TV & Movies

Pulled a Brian Williams? How to Repair the Career Damage

Never fibbed to your boss? Liar! A communications coach gives advice on what to do when you’re caught lying at work

Brian Williams Taking Himself Off Air Temporarily Brian Williams Taking Himself Off Air Temporarily

NBC News anchor Brian Williams, who falsely claimed he had been in a helicopter that was hit by a grenade in Iraq (Photo: ZUMAPRESS/Keystone Press)

There’s no point in pretending you’re above telling the occasional fib at work. The truth is that everyone does it. “We work with a bunch of liars, and we’re a bunch of liars ourselves,” says Carol Kinsey Goman, a communications coach and leadership expert based in Berkeley, California.

We lie to get jobs, and we lie to keep them. “We lie to get out of accepting responsibility, or to make ourselves look better; to protect others or to keep our jobs…We lie on exit interviews because we don’t want to burn bridges.”

Lies, to some extent, are what keep workplaces (not to mention families and society as a whole) functional. (Ahem, do you really want your boss to know how unhappy you are?) But there are lies that keep workplaces humming along, and there are those that destroy them from the inside out.

Deceit that conceals criminal acts like fraud or theft is clearly bad news. But Goman cites another kind of lying as being just as problematic. She calls these “destructive lies” or fabrications that “destroy trust” between you and your colleagues.

NBC news anchor Brian Williams’ deceit about being in a helicopter that was hit by a rocket-propelled grenade in Iraq in 2003 is a popular example of a destructive lie (turns out he was never in that helicopter). But so too is spreading malicious gossip about a co-worker, lying about your credentials, willfully throwing a colleague under the bus to save your own skin, or falsifying a report to cover a mistake.

“Once you damage your reputation and destroy trust in the workplace you are going to take a long time to get it back,” says Goman. But it is retrievable. The process of redemption starts with a sincere, rigorously honest apology. The worst thing you can do is to deny the lie with more lying, she says.
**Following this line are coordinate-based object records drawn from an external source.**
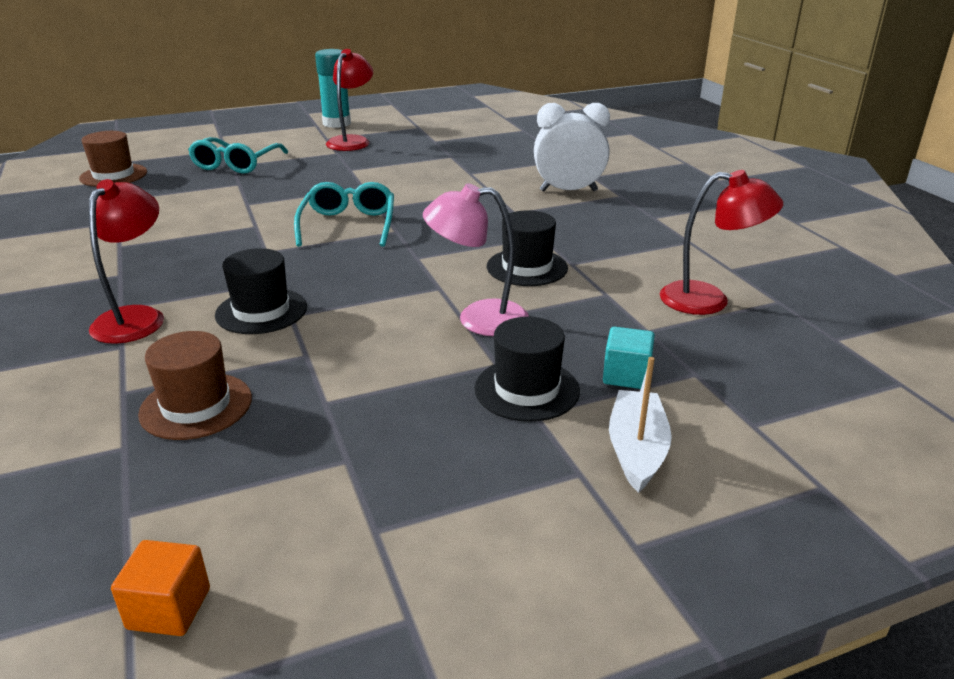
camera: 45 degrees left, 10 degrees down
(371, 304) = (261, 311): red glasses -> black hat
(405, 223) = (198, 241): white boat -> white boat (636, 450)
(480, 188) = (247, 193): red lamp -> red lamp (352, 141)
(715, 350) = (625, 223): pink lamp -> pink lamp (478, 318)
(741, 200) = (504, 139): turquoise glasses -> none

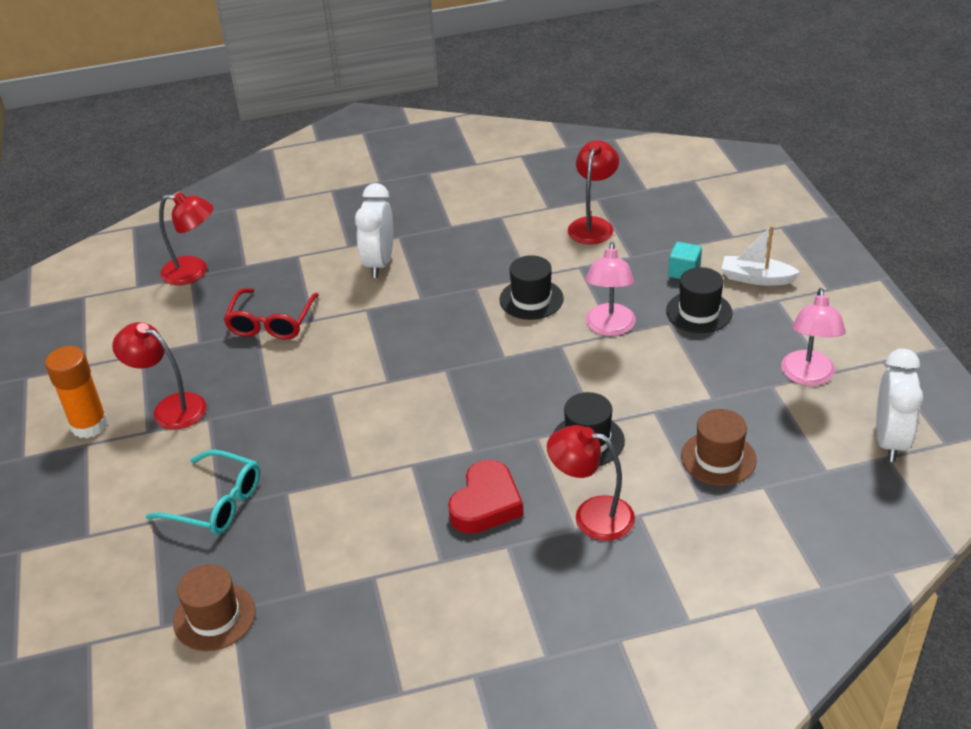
camera: 80 degrees left, 10 degrees up
(169, 608) = (890, 440): orange cube -> white clock
(184, 261) = (486, 503): none -> red heart
(336, 123) = (89, 425): turquoise glue stick -> orange glue stick
(348, 225) = (425, 400): turquoise glasses -> none
(365, 504) = (808, 376): none -> pink lamp
(464, 160) = (271, 322): none -> red glasses
(529, 130) = (194, 272): none -> red lamp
The second-worst thing you can do is to minimize your crime, or attempt to explain it away—that’s not an apology, that’s a dodge. Williams took the latter route to a great extent, Goman feels, and his reputation suffered even more as a result of his awkward, bumbling apology. (Williams claimed he misremembered rather than fabricated the story.) “That’s what liars do, they try to minimize [their lies].”

People who are truly contrite don’t, though; they get seriously truthful and introspective. They ’fess up to what occasioned you telling that whopper in the first place. If you’re Brian Williams, for example, that means copping to an outsized ego and flagrant disrespect for your public role as truth-teller.

A sincere apology should also include a course of proposed action for rectifying the situation, says Goman. If you’ve utterly destroyed your standing at work then you’d be wise to resign immediately. The next step: reclaim your credibility by taking on a good-works project, which could mean volunteering your professional expertise for a charity or an individual or cause.

“You need to do something that’s redeeming.”